The price of Ethereum (ETH) has risen above the moving average lines and reached a high of $2,629. ETH price analysis by Coinidol.com.
Ethereum price long-term analysis: bearish
Currently, the bullish momentum is predicted to reach a high of $3,000. However, the bears will offer resistance at $2,800. During the rise on September 13, a body of candles tested the 38.2% Fibonacci retracement line. The retracement suggests that Ether will continue to move higher. According to the price projections, the largest altcoin will reach the 2.618 Fibonacci extension or $2,959.15.
However, Ether will fall if the current upswing does not break through the $2,800 resistance level. Since August 8, the bulls have failed to break above the $2,800 resistance level. In previous price moves, Ether was rejected at the $2,800 mark. The altcoin fell and retested the previous low above the $2,200 support.

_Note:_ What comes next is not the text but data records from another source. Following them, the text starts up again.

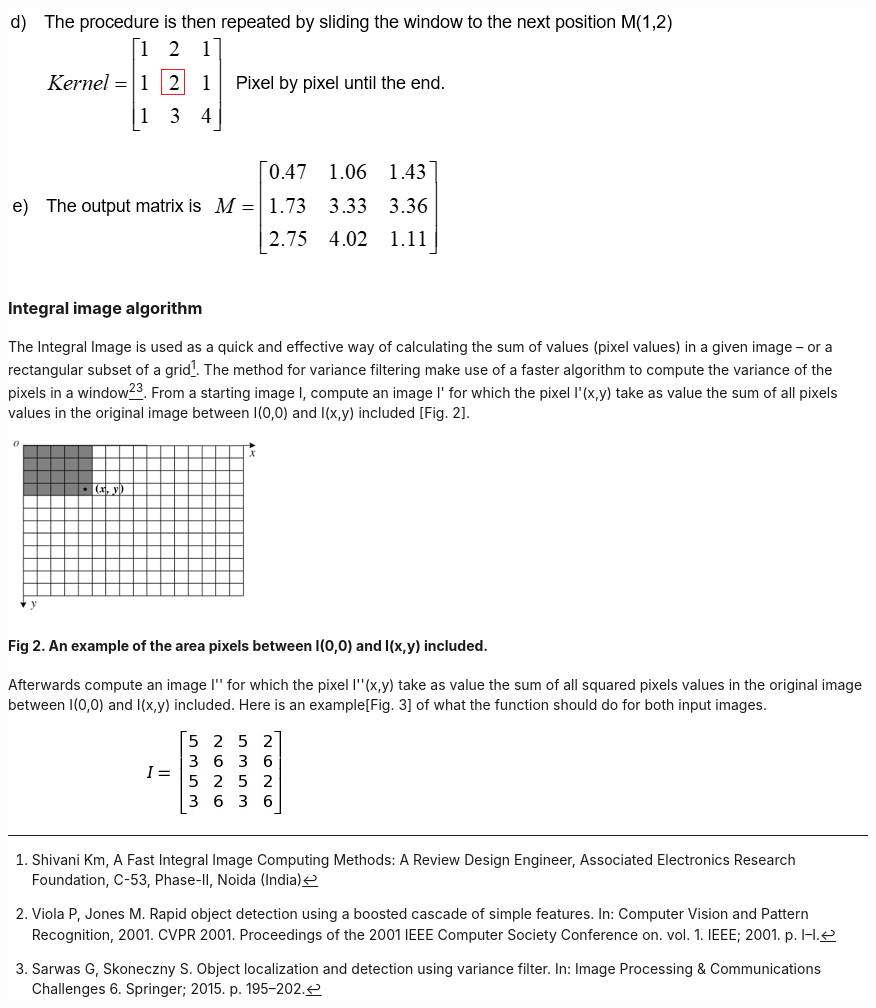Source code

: ![](./images/alg_var_4.png)

![](./images/alg_var_5.png)

### Integral image algorithm

The Integral Image is used as a quick and effective way of calculating the sum of values (pixel values) in a given image – or a rectangular subset of a grid[^SHI2017].
The method for variance filtering make use of a faster algorithm to compute the variance of the pixels in a window[^Vio2001][^Sar2015]. From a starting image I, compute an image I' for which the pixel I'(x,y) take as value the sum of all pixels values in the original image between I(0,0) and I(x,y) included [Fig. 2].


![](./images/var_integ1.png)

#### Fig 2. An example of the area pixels between I(0,0) and I(x,y) included. 

Afterwards compute an image I'' for which the pixel I''(x,y) take as value the sum of all squared pixels values in the original image between I(0,0) and I(x,y) included. Here is an example[Fig. 3] of what the function should do for both input images.

&nbsp;&nbsp;&nbsp;&nbsp;&nbsp;&nbsp;&nbsp;&nbsp;&nbsp;&nbsp;&nbsp;&nbsp;&nbsp;&nbsp;&nbsp;&nbsp;&nbsp;&nbsp;&nbsp;&nbsp;&nbsp;&nbsp;&nbsp;&nbsp;&nbsp;&nbsp;&nbsp;&nbsp;&nbsp;&nbsp;&nbsp;&nbsp;&nbsp;&nbsp;
![](./images/var_matrix_1.png)  


[^Wei2006]: Weiss B. Fast median and bilateral filtering. 2006;25(3):519–526.
[^Fab2011]: Fabijańska A. Variance filter for edge detection and edge-based image segmentation. In: Perspective Technologies and Methods in MEMS Design (MEMSTECH), 2011 Proceedings of VIIth International Conference on. IEEE; 2011. p. 151–154.  
[^Sar2015]: Sarwas G, Skoneczny S. Object localization and detection using variance filter. In: Image Processing & Communications Challenges 6. Springer; 2015. p. 195–202.  
[^Vio2001]: Viola P, Jones M. Rapid object detection using a boosted cascade of simple features. In: Computer Vision and Pattern Recognition, 2001. CVPR 2001. Proceedings of the 2001 IEEE Computer Society Conference on. vol. 1. IEEE; 2001. p. I–I.  
[^Soi2002]: Soille P. On morphological operators based on rank filters. 2002;35(2):527–535. Pattern recognition.  
[^Can1986]: Canny J. A computational approach to edge detection. IEEE Transactions on pattern analysis and machine intelligence. 1986;(6):679–698.  
[^Kit1983]: Kittler J. On the accuracy of the Sobel edge detector. 1983;1(1):37–42. Image and Vision Computing. 
[^Mar1980]: Marr D, Hildreth E. Theory of edge detection. Proceedings of the Royal Society of London B: Biological Sciences 1980;207(1167):187–217.
[^Fle1896]: Philip J. Fleming and John J. Wallace. 1986. How not to lie with statistics: the correct way to summarize benchmark results. Commun. ACM 29, 3 (March 1986), 218-221.
[^Bra2007]: Bradley D, Roth G. Adaptive thresholding using integral image. Journal of Graphics Tools. Volume 12, Issue 2. pp. 13-21. 2007. NRC 48816.
[^SHI2017]: Shivani Km, A Fast Integral Image Computing Methods: A Review Design Engineer, Associated Electronics Research Foundation, C-53, Phase-II, Noida (India)
[^Kru1994]: Kruger DG, A regional convolution kernel algorithm for scatter correction in dual-energy images: comparison to single-kernel algorithms. Medical Physics 
[^Vas2012]: Vasan SN1, Ionita CN, Titus AH, Cartwright AN, Bednarek DR, Rudin S; Graphics Processing Unit (GPU) implementation of image processing algorithms to improve system performance of the Control, Acquisition, Processing, and Image Display System (CAPIDS) of the Micro-Angiographic Fluoroscope (MAF), Proc SPIE Int Soc Opt Eng. 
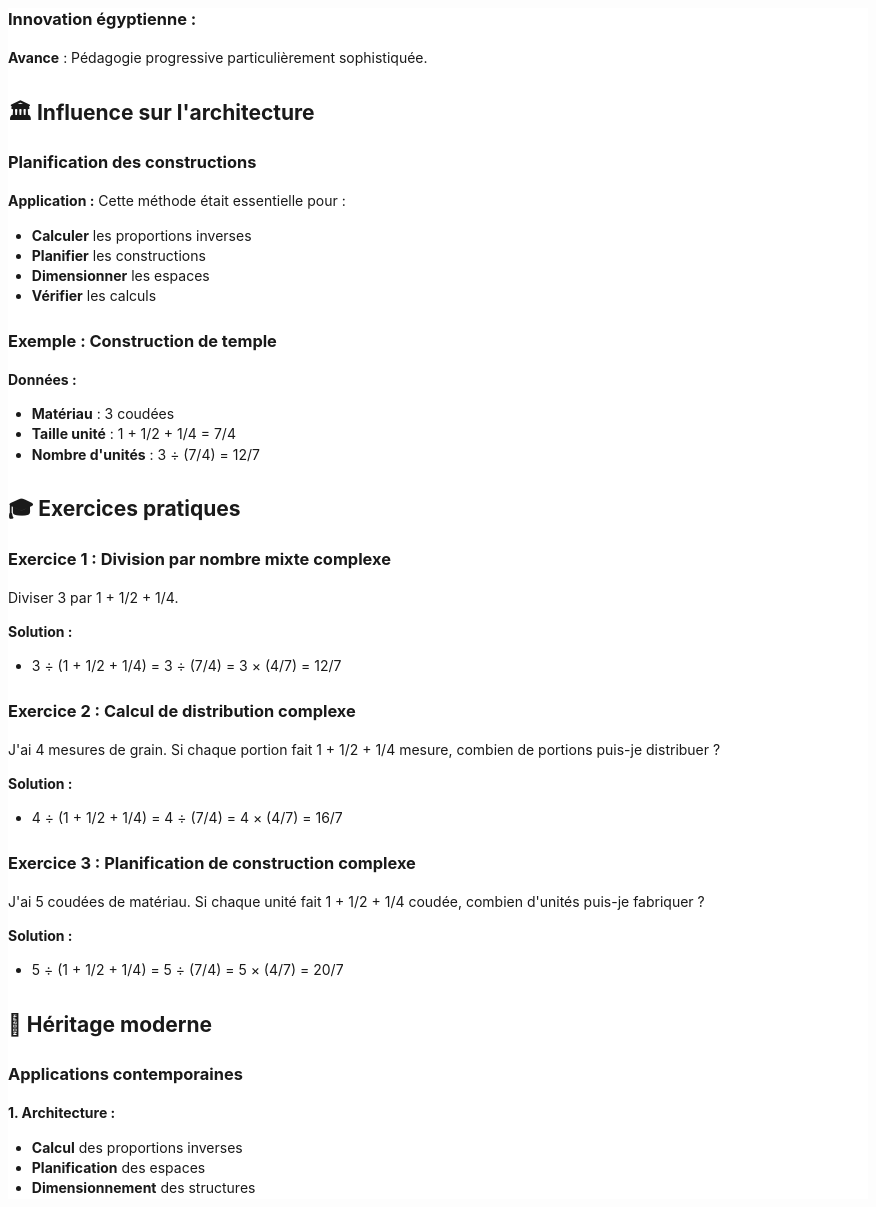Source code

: ### **Innovation égyptienne :**

**Avance** : Pédagogie progressive particulièrement sophistiquée.

## 🏛️ Influence sur l'architecture

### **Planification des constructions**

**Application :** Cette méthode était essentielle pour :
- **Calculer** les proportions inverses
- **Planifier** les constructions
- **Dimensionner** les espaces
- **Vérifier** les calculs

### **Exemple : Construction de temple**

**Données :**
- **Matériau** : 3 coudées
- **Taille unité** : 1 + 1/2 + 1/4 = 7/4
- **Nombre d'unités** : 3 ÷ (7/4) = 12/7

## 🎓 Exercices pratiques

### **Exercice 1 : Division par nombre mixte complexe**
Diviser 3 par 1 + 1/2 + 1/4.

**Solution :**
- 3 ÷ (1 + 1/2 + 1/4) = 3 ÷ (7/4) = 3 × (4/7) = 12/7

### **Exercice 2 : Calcul de distribution complexe**
J'ai 4 mesures de grain. Si chaque portion fait 1 + 1/2 + 1/4 mesure, combien de portions puis-je distribuer ?

**Solution :**
- 4 ÷ (1 + 1/2 + 1/4) = 4 ÷ (7/4) = 4 × (4/7) = 16/7

### **Exercice 3 : Planification de construction complexe**
J'ai 5 coudées de matériau. Si chaque unité fait 1 + 1/2 + 1/4 coudée, combien d'unités puis-je fabriquer ?

**Solution :**
- 5 ÷ (1 + 1/2 + 1/4) = 5 ÷ (7/4) = 5 × (4/7) = 20/7

## 🌟 Héritage moderne

### **Applications contemporaines**

**1. Architecture :**
- **Calcul** des proportions inverses
- **Planification** des espaces
- **Dimensionnement** des structures
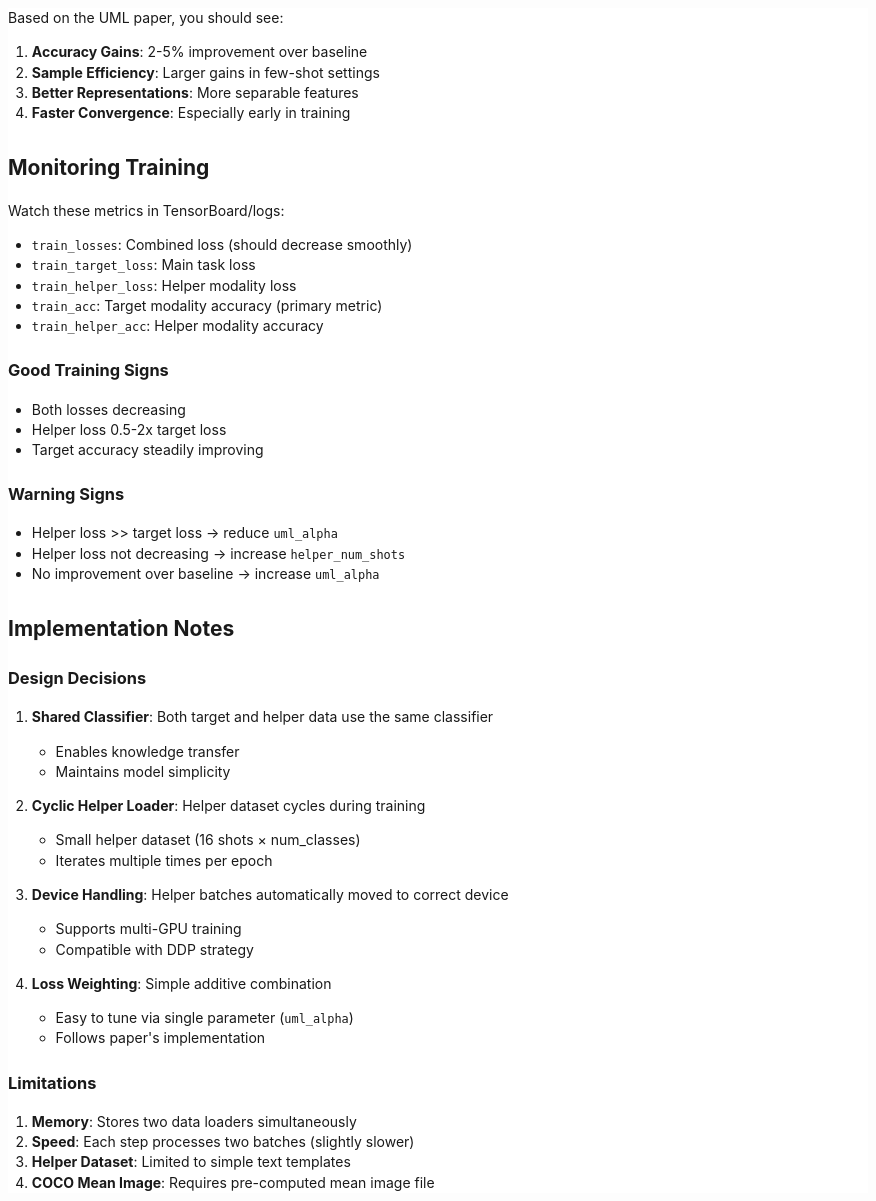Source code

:Based on the UML paper, you should see:

1. **Accuracy Gains**: 2-5% improvement over baseline
2. **Sample Efficiency**: Larger gains in few-shot settings
3. **Better Representations**: More separable features
4. **Faster Convergence**: Especially early in training

## Monitoring Training

Watch these metrics in TensorBoard/logs:

- `train_losses`: Combined loss (should decrease smoothly)
- `train_target_loss`: Main task loss
- `train_helper_loss`: Helper modality loss
- `train_acc`: Target modality accuracy (primary metric)
- `train_helper_acc`: Helper modality accuracy

### Good Training Signs
- Both losses decreasing
- Helper loss 0.5-2x target loss
- Target accuracy steadily improving

### Warning Signs
- Helper loss >> target loss → reduce `uml_alpha`
- Helper loss not decreasing → increase `helper_num_shots`
- No improvement over baseline → increase `uml_alpha`

## Implementation Notes

### Design Decisions

1. **Shared Classifier**: Both target and helper data use the same classifier
   - Enables knowledge transfer
   - Maintains model simplicity

2. **Cyclic Helper Loader**: Helper dataset cycles during training
   - Small helper dataset (16 shots × num_classes)
   - Iterates multiple times per epoch

3. **Device Handling**: Helper batches automatically moved to correct device
   - Supports multi-GPU training
   - Compatible with DDP strategy

4. **Loss Weighting**: Simple additive combination
   - Easy to tune via single parameter (`uml_alpha`)
   - Follows paper's implementation

### Limitations

1. **Memory**: Stores two data loaders simultaneously
2. **Speed**: Each step processes two batches (slightly slower)
3. **Helper Dataset**: Limited to simple text templates
4. **COCO Mean Image**: Requires pre-computed mean image file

Ethereum indicator analysis
Ether is currently in an uptrend as the price bars remain above the moving average lines. The current recovery is hitting a first barrier but remains above the moving average lines. The uptrend could end if the price declines and falls below the moving average lines. In the meantime, the altcoin is moving just above the moving averages.
Technical Indicators:
Resistance Levels – $4,000 and $4,500
Support Levels – $3.500 and $3,000
In which direction will Ethereum continue?
On the 4-hour chart, Ethereum is in an uptrend but has reached bullish fatigue.
The largest altcoin has started a downward movement after reaching resistance at $2,700. The altcoin is trading in the price range of $2,500 to $2,600. If the bulls break through the $2,700 mark, the positive trend will continue. In the meantime, Ether is consolidating above the $2,600 mark.
Disclaimer. This analysis and forecast are the personal opinions of the author. They are not a recommendation to buy or sell cryptocurrency and should not be viewed as an endorsement by CoinIdol.com. Readers should do their research before investing in funds.